> [DESCRIPTION OF THE TASK]:
In the material, copy the lines starting with the line containing "Transferencia" and going on through the line containing "evolución de la", renaming "CONICET" to "Conicet" and leaving everything else unchanged.

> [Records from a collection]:
Content starts
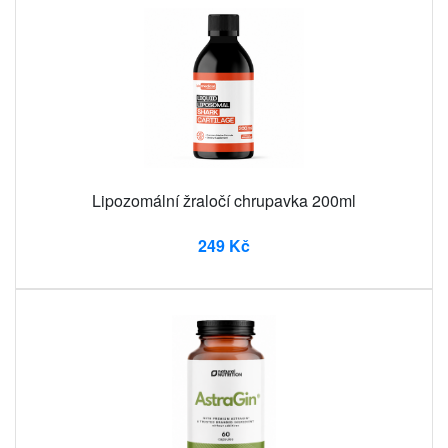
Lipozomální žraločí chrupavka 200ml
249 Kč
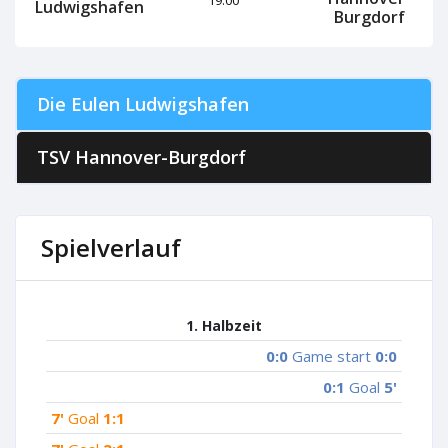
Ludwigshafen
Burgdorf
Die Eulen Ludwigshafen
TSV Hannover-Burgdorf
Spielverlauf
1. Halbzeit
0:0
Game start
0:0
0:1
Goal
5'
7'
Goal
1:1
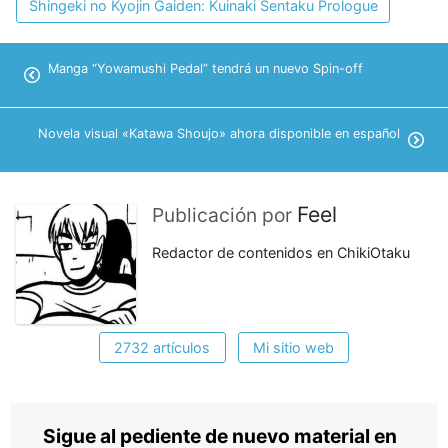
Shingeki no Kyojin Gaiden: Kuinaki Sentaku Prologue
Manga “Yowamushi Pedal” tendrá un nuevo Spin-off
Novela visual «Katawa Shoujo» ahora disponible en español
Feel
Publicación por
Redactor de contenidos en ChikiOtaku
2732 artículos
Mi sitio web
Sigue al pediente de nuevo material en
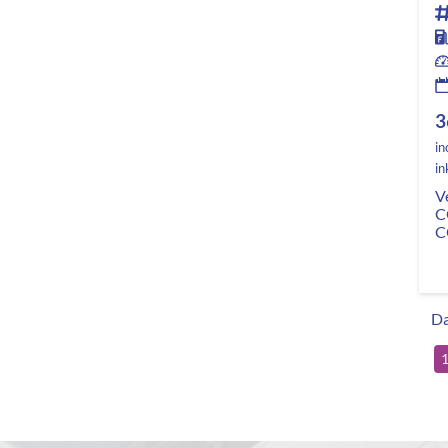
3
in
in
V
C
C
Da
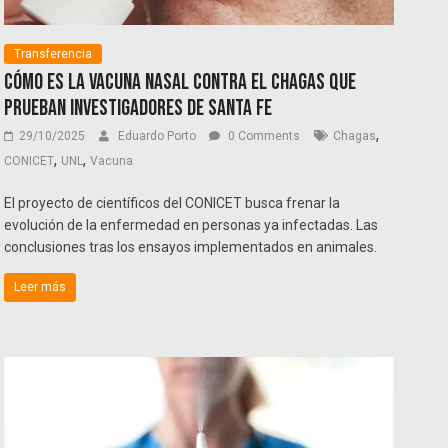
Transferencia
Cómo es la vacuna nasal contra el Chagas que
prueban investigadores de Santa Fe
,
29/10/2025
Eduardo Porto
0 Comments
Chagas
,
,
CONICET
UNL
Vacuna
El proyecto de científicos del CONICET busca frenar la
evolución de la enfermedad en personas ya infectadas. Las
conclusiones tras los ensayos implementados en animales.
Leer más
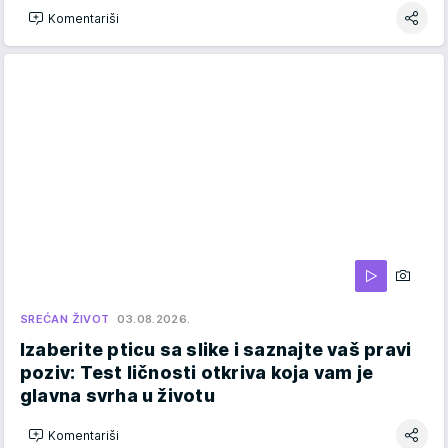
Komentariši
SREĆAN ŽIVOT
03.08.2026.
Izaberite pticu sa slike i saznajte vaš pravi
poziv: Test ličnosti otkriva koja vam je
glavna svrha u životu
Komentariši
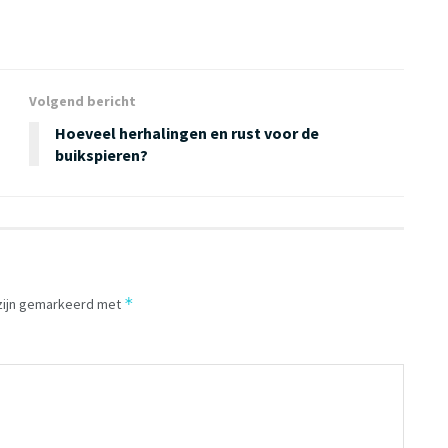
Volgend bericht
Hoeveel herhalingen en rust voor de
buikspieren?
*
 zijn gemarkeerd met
Content ends
Content starts
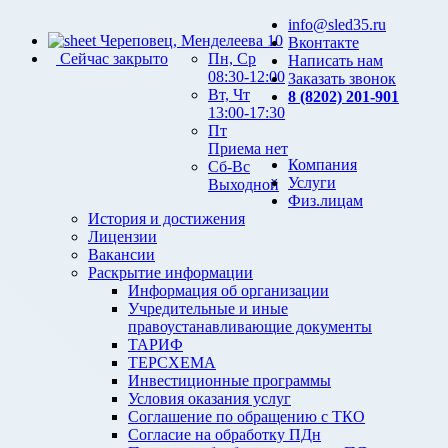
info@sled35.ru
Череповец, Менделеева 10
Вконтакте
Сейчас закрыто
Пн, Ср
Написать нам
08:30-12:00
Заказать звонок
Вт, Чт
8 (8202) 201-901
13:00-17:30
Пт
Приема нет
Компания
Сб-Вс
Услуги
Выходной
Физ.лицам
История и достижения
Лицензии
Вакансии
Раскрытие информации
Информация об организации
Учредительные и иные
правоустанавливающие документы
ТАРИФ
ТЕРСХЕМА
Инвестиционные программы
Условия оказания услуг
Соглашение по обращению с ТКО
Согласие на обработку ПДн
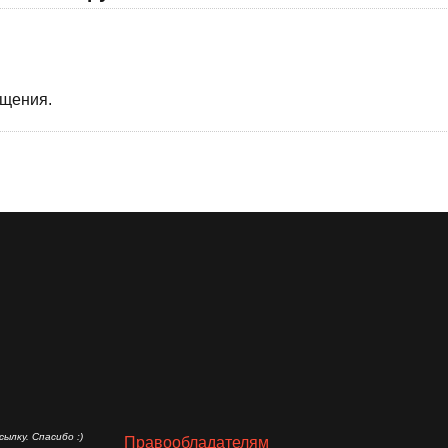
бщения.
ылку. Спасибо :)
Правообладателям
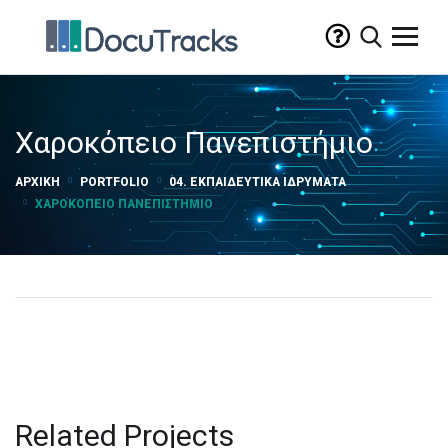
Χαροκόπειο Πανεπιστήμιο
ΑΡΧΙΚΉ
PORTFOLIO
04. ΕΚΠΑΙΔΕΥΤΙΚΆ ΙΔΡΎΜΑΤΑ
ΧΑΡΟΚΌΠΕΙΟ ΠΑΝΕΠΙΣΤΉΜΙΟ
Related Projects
Content ends
Content starts
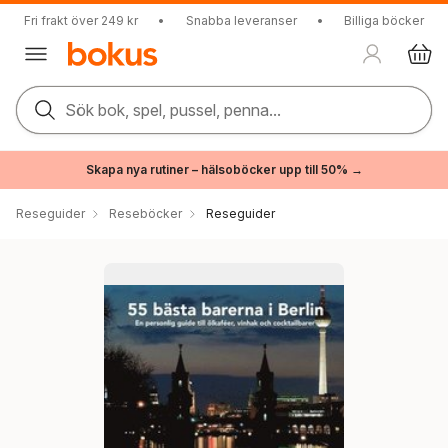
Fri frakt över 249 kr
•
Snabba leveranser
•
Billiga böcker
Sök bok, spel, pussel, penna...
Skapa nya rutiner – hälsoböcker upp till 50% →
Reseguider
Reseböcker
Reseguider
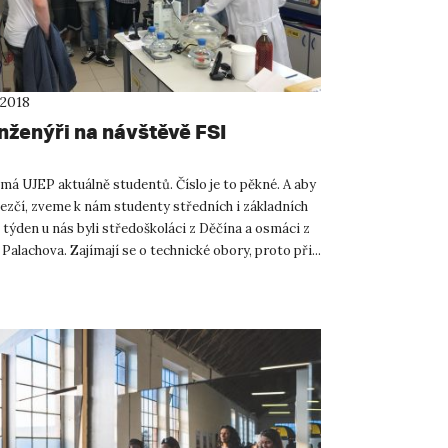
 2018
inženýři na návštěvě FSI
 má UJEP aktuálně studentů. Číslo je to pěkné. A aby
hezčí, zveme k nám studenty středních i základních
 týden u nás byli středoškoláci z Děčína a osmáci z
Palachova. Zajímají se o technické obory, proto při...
Content ends
> [EXERCISE SOLUTION]:
Transferencia
Cómo es la vacuna nasal contra el Chagas que
prueban investigadores de Santa Fe
,
29/10/2025
Eduardo Porto
0 Comments
Chagas
,
,
Conicet
UNL
Vacuna
El proyecto de científicos del Conicet busca frenar la
evolución de la enfermedad en personas ya infectadas. Las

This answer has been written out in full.